O juiz Scott M. Grossman, do Tribunal de Falências do Distrito Sul da Flórida, reconheceu oficialmente nesta quinta-feira (8) a liquidação extrajudicial do Banco Master decretada pelo Brasil. A decisão determina o bloqueio de todos os ativos do banco e de suas empresas controladas nos Estados Unidos, atendendo a um pedido da EFB Regimes Especiais de Empresas, a liquidante nomeada pelo Banco Central (BC).
A medida judicial também se aplica às empresas do grupo: Banco LetsBank S.A., Banco Master de Investimento S.A. e Master S/A Corretora de Câmbio, Títulos e Valores Mobiliários. O juiz Grossman afirmou que “o processo de liquidação brasileiro terá plena força e efeito e será vinculante e exequível nos Estados Unidos contra todas as pessoas e entidades”.
Na prática, a decisão suspende qualquer ação judicial ou medida de execução contra os bens do Banco Master em território americano. Isso significa que credores estão impedidos de cobrar, penhorar ou tentar tomar ativos dos devedores enquanto a medida estiver vigente. A EFB também foi autorizada a coletar provas e requisitar informações sobre os ativos e negócios do grupo nos EUA.
Contexto e Reação do TCU
A decisão da Justiça americana ocorre após uma semana de tensões no Tribunal de Contas da União (TCU) sobre o caso. Advogados do controlador do Master, Daniel Vorcaro, haviam acionado a corte americana para tentar barrar o reconhecimento da liquidação, citando uma inspeção no BC determinada pelo ministro Jhonatan de Jesus.

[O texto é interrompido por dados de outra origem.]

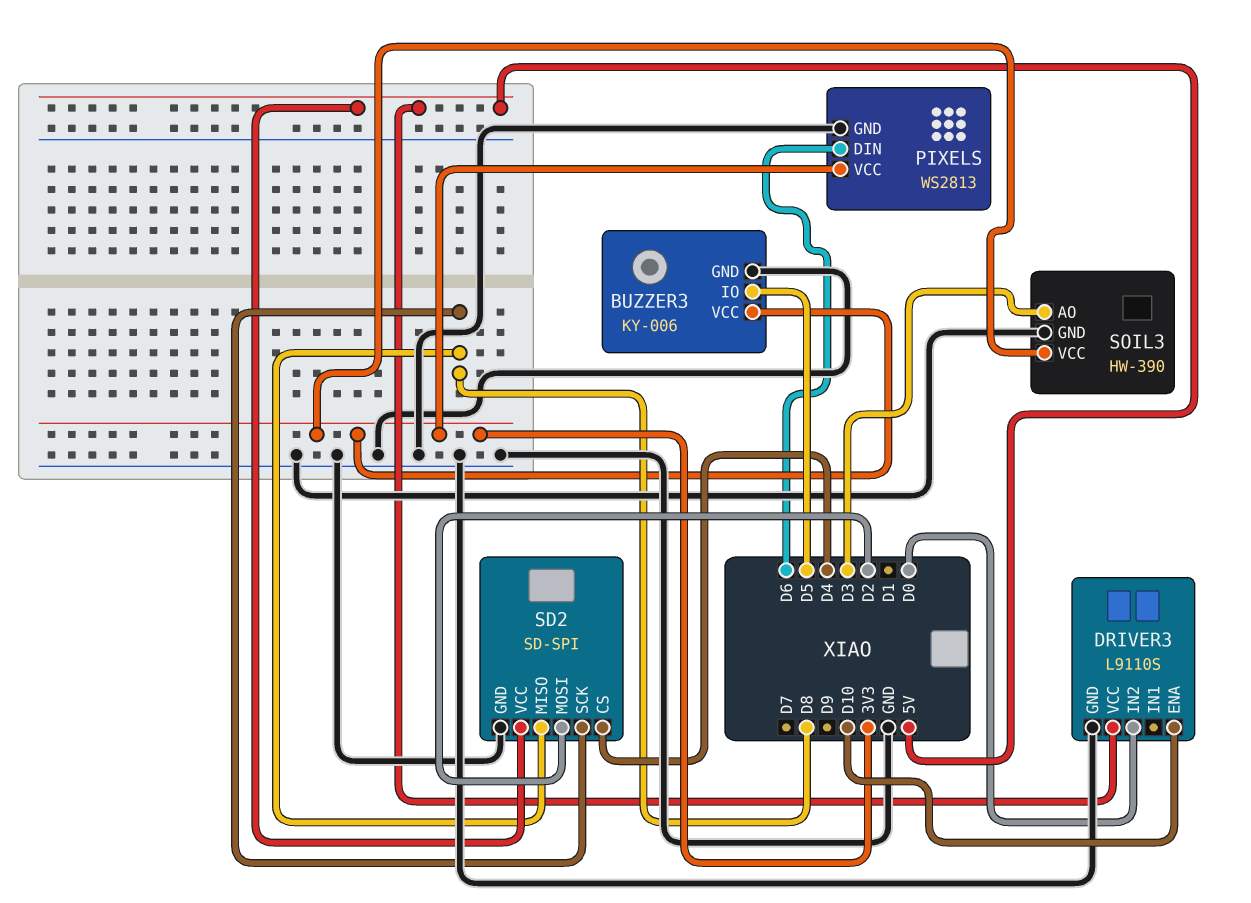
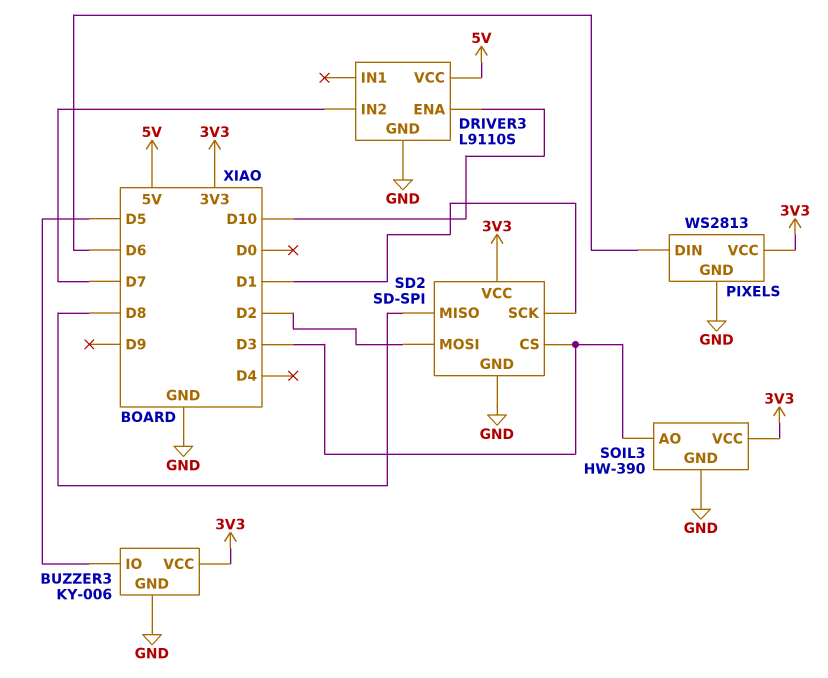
DRIVER3 pin IN2: D0 -> D7
SD2 pin CS: D4 -> D3
SD2 pin SCK: D8 -> D1
SD2 pin VCC: 5V -> 3V3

No entanto, mais cedo na mesma quinta-feira, o próprio ministro Jhonatan suspendeu a inspeção, acolhendo um recurso do Banco Central. A autoridade monetária argumentou que tal medida só poderia ser aprovada por um colegiado do tribunal, não por um ministro isoladamente. O presidente do TCU, Vital do Rêgo, decidiu submeter todo o caso ao plenário da corte.
O clima no TCU ficou mais tenso após revelações de que influenciadores estariam sendo contratados para atacar o Banco Central e defender o Master nas redes sociais. A Polícia Federal anunciou a abertura de um inquérito para investigar quem estaria financiando essa campanha.
Entenda a Crise do Banco Master
Fundado em 1974, o Banco Master passou por um crescimento acelerado após Daniel Vorcaro assumir o controle em 2019. A estratégia, porém, levantou alertas a partir de 2022. O banco passou a captar recursos pagando juros altíssimos – seus CDBs chegavam a oferecer 140% do CDI – e a direcionar esses recursos para investimentos de alto risco para sustentar os pagamentos.
Investigações da Polícia Federal indicam que parte dos recursos era usada para cobrir déficits operacionais, em um esquema que dependia da entrada constante de novos investidores. A PF também apurou indícios de que o banco teria inflado artificialmente sua carteira de crédito e emitido cerca de R$ 50 bilhões em CDBs sem lastro suficiente.
Em março de 2025, uma tentativa de venda de 58% do capital para o BRB por cerca de R$ 2 bilhões foi alvo de críticas do Ministério Público, que apontou falta de transparência. As investigações também apontam operações suspeitas envolvendo a revenda de créditos da empresa Tirreno ao BRB.
Diante do quadro, o Banco Central decretou a liquidação extrajudicial do banco em novembro de 2025, interrompendo suas atividades e acionando o Fundo Garantidor de Créditos (FGC) para indenizar correntistas e investidores dentro do limite legal. A Justiça brasileira também determinou o bloqueio de bens de controladores e ex-executivos.